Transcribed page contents

::::::::::

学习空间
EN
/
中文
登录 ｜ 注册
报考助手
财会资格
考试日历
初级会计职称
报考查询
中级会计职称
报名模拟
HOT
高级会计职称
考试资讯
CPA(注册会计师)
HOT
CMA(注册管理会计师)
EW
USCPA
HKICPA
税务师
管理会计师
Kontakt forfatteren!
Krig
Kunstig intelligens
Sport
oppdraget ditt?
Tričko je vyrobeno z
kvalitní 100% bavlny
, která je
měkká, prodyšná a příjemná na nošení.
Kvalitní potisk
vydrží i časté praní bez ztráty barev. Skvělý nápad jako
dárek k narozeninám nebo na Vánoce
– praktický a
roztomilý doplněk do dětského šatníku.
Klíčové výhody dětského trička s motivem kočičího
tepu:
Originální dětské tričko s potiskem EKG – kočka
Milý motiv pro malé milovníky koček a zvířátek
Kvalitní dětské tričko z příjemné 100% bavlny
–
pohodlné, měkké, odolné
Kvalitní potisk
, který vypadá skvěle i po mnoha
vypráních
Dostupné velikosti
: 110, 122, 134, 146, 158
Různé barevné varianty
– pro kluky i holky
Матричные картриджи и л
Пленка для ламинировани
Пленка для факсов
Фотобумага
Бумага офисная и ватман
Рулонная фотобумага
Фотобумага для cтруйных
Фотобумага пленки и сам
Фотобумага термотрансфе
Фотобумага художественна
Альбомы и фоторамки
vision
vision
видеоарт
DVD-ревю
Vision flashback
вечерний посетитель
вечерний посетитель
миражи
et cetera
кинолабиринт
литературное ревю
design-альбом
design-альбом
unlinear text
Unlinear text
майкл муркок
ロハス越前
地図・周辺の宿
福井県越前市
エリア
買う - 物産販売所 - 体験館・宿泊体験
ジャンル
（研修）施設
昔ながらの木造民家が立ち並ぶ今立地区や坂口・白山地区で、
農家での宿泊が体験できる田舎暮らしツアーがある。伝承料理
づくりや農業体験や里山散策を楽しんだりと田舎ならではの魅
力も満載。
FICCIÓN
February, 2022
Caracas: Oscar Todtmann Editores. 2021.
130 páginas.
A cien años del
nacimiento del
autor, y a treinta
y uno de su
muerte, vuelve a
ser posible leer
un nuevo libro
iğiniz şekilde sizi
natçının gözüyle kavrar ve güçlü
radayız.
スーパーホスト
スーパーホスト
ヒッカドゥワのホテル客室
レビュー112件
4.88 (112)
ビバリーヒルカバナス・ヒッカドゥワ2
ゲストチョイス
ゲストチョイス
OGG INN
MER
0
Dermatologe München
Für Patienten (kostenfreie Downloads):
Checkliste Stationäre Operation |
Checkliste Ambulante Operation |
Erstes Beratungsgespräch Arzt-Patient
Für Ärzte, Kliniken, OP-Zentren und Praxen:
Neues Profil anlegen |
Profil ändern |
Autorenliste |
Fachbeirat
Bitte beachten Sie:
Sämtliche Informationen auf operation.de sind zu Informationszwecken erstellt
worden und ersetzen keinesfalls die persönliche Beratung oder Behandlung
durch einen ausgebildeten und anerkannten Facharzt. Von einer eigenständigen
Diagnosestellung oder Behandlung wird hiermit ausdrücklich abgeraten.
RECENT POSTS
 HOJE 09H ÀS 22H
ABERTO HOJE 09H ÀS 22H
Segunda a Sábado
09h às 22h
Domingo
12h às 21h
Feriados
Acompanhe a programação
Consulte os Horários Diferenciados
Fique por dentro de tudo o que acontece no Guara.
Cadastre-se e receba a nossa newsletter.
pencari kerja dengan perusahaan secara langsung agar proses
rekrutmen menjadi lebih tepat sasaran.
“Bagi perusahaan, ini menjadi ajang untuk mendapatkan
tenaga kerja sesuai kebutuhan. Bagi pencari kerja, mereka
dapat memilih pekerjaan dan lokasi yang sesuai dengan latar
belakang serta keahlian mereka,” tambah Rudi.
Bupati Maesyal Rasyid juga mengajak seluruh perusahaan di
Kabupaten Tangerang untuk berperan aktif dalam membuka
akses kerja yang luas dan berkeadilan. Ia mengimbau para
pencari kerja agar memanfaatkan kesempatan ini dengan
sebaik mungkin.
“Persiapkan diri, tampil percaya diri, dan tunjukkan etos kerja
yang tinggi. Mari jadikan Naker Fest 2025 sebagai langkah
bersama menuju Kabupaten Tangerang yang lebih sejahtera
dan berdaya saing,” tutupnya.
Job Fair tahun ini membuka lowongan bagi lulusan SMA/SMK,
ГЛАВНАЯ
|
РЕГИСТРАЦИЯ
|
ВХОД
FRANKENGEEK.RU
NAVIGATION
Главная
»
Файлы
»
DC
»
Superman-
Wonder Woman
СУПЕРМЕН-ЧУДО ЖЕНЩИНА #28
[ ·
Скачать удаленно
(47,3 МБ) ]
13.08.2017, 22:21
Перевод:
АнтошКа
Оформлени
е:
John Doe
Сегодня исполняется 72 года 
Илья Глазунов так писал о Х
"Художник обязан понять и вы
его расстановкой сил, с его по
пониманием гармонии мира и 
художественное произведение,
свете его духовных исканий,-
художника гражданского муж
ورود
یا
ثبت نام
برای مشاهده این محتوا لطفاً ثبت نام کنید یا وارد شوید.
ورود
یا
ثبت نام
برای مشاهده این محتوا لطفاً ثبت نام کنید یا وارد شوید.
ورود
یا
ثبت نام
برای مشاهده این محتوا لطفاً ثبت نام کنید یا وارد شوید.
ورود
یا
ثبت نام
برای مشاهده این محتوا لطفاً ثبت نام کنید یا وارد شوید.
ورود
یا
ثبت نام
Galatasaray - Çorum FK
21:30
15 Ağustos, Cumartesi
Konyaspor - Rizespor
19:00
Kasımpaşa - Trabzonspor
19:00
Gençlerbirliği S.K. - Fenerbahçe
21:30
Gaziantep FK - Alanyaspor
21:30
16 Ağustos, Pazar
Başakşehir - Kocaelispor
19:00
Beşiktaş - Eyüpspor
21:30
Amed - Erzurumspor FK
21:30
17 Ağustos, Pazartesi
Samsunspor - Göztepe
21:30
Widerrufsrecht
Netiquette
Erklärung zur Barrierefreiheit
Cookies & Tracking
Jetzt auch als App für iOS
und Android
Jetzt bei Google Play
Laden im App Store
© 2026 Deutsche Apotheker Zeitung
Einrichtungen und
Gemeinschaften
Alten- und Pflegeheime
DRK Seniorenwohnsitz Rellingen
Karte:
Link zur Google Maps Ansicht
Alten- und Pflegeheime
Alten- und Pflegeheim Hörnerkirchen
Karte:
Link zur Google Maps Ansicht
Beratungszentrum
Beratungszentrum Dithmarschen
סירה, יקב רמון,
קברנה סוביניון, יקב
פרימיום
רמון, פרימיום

::::::::::

Where the word "untuk" appears in a line of the entries, copy that line.

“Bagi perusahaan, ini menjadi ajang untuk mendapatkan
Kabupaten Tangerang untuk berperan aktif dalam membuka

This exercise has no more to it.